Why did the Chinese never adopt word spacing?


Believe it or not, youcanactuallyreadEnglishsentenceswithoutspacesaswell. Ittakessomepractice, butyoushouldbeabletoreadthesesentenceswithoutmuchfussatall.

Spaces are not strictly necessary even for alphabet-based languages – for logographic characters that has their own meanings (instead of just representing sounds like alphabets), it’s definitely not needed.

Native Chinese speakers definitely don’t have issues reading without spaces. If spaces were introduced, it probably would actually slow down the reading somewhat – since there is a likelihood of spaces being added at unexpected places, “lik ethi sway”, since we don’t have established conventions on where spaces should be added.

The only situation where one can argue that having spaces is helpful is for foreign learners coming from a language that uses spaces, like English.

Sorry to be blunt here – languages simply don’t evolve around the needs of language learners in any language. English will still retain its irregular verbs and other issues, no matter how loudly English learners complain.

So – if you want to learn Chinese – better get used to reading them the way native Chinese do.
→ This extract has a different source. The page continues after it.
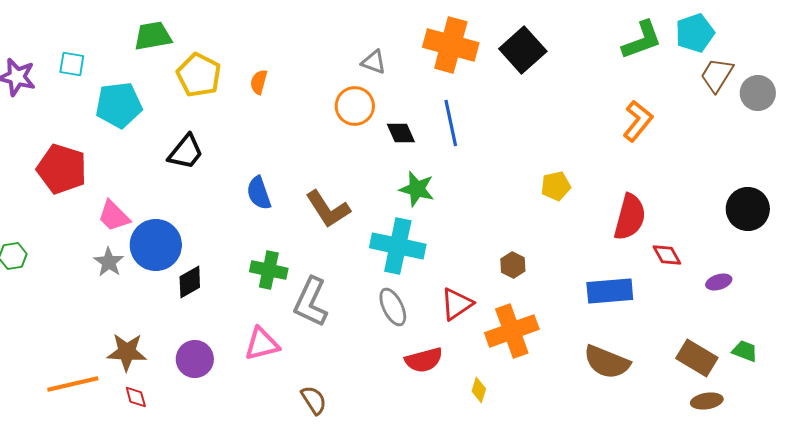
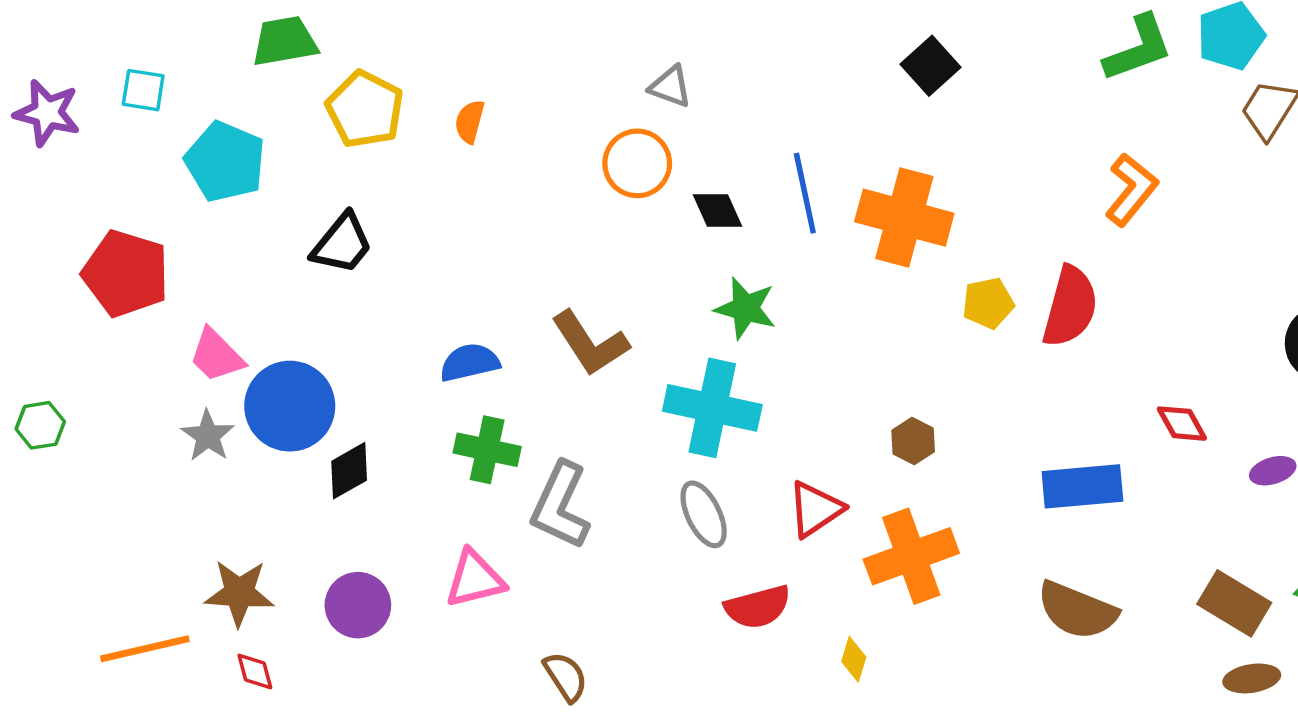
orange cross: (451, 45) -> (904, 218), moved
black square: (523, 50) -> (931, 66), size x0.7
cyan pentagon: (119, 105) -> (225, 162), turned 30
blue semicircle: (259, 193) -> (470, 362), moved, turned 96
red semicircle: (630, 217) -> (1070, 307), moved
But if you have the magical power to change the minds of 1.5 billion Chinese people to see things your way and convert all existing texts to use spaces – by all means go for it.
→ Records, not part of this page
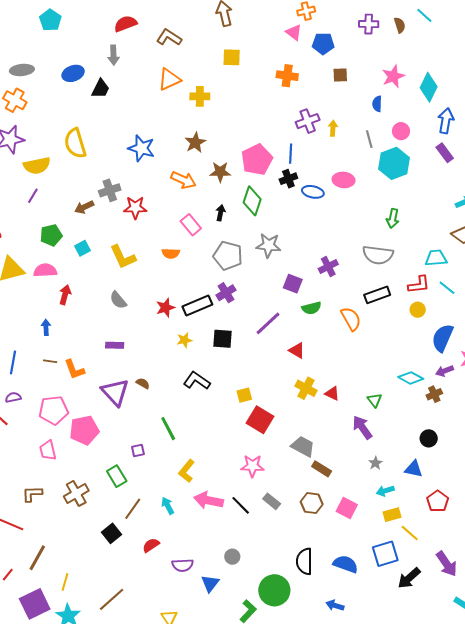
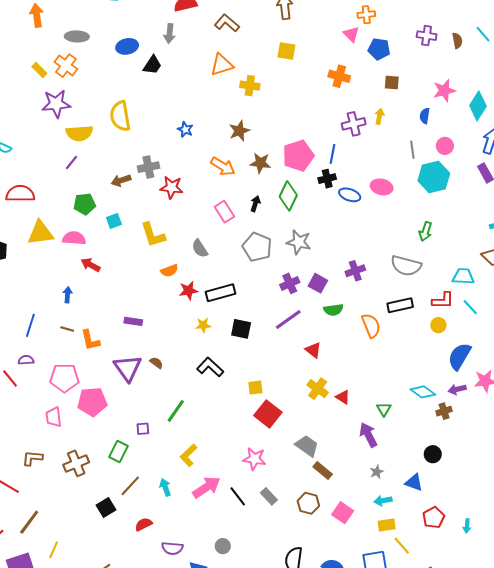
yellow arrow: (333, 128) -> (379, 116), moved
blue star: (141, 148) -> (185, 129), size x0.6
orange semicircle: (171, 253) -> (169, 271), moved, turned -30
purple cross: (226, 293) -> (290, 283), moved
red arrow: (65, 295) -> (91, 265), turned -84
gray semicircle: (118, 300) -> (200, 248), moved
green line: (168, 429) -> (176, 411), turned 55
green rectangle: (117, 476) -> (119, 452), turned 50
pink arrow: (209, 500) -> (206, 487), turned 128

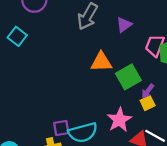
Below is a practice text for those who want to try reading English without spaces. It’s a repeat of the above.


Believeitornot, youcanactuallyreadEnglishsentenceswithoutspacesaswell. Ittakessomepractice, butyoushouldbeabletoreadthesesentenceswithoutmuchfussatall.

Spacesarenotstrictlynecessaryevenforalphabet-basedlanguages – forlogographiccharactersthathavetheirownmeanings (insteadofjustrepresentingsoundslikealphabets), it’sdefinitelynotneeded.
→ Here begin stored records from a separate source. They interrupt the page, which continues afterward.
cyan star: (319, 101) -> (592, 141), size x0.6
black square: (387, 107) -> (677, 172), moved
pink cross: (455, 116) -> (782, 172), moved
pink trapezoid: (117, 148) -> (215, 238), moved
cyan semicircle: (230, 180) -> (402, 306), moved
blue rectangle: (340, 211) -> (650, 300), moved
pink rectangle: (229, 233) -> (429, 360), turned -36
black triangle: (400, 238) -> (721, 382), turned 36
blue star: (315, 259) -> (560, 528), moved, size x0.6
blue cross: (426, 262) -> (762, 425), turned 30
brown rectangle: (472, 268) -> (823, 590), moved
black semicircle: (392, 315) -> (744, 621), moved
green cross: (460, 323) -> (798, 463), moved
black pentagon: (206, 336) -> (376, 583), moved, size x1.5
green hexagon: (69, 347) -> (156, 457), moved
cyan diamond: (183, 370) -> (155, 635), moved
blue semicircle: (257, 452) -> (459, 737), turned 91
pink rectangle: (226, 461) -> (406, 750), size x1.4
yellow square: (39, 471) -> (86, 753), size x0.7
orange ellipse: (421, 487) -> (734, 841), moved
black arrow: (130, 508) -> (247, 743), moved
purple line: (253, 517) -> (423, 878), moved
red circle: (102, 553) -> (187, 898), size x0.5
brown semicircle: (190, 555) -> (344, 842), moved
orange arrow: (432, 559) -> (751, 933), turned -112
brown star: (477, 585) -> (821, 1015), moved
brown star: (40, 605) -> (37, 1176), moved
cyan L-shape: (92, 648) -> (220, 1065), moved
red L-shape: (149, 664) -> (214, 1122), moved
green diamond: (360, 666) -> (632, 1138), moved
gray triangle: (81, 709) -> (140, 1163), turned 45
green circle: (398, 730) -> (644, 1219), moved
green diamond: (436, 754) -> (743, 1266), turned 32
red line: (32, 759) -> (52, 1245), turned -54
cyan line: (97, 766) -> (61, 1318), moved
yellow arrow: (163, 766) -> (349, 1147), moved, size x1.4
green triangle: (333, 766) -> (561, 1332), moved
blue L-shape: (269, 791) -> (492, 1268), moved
NativeChinesespeakersdefinitelydon’thaveissuesreadingwithoutspaces. Ifspaceswereintroduced, itprobablywouldactuallyslowdownthereadingsomewhat – sincethereisalikelihoodofspacesbeingaddedatunexpectedplaces, “lik ethi sway”, sincewedon’thaveestablishedconventionsonwherespacesshouldbeadded.

Theonlysituationwhereonecanarguethathavingspacesishelpfulisforforeignlearnerscomingfromalanguagethatusesspaces, likeEnglish.

Sorrytobeblunthere – languagessimplydon’tevolvearoundtheneedsoflanguagelearnersinanylanguage. Englishwillstillretainitsirregularverbsandotherissues, nomatterhowloudlynon-nativespeakerscomplain.

So – ifyouwanttolearnChinese – bettergetusedtoreadingthemthewaynativeChinesedo. Butifyouhavethemagicalpowertochangethemindsof1.5billionChinesepeopletoseethingsyourwayandconvertallexistingtextstousespaces – byallmeansgoforit.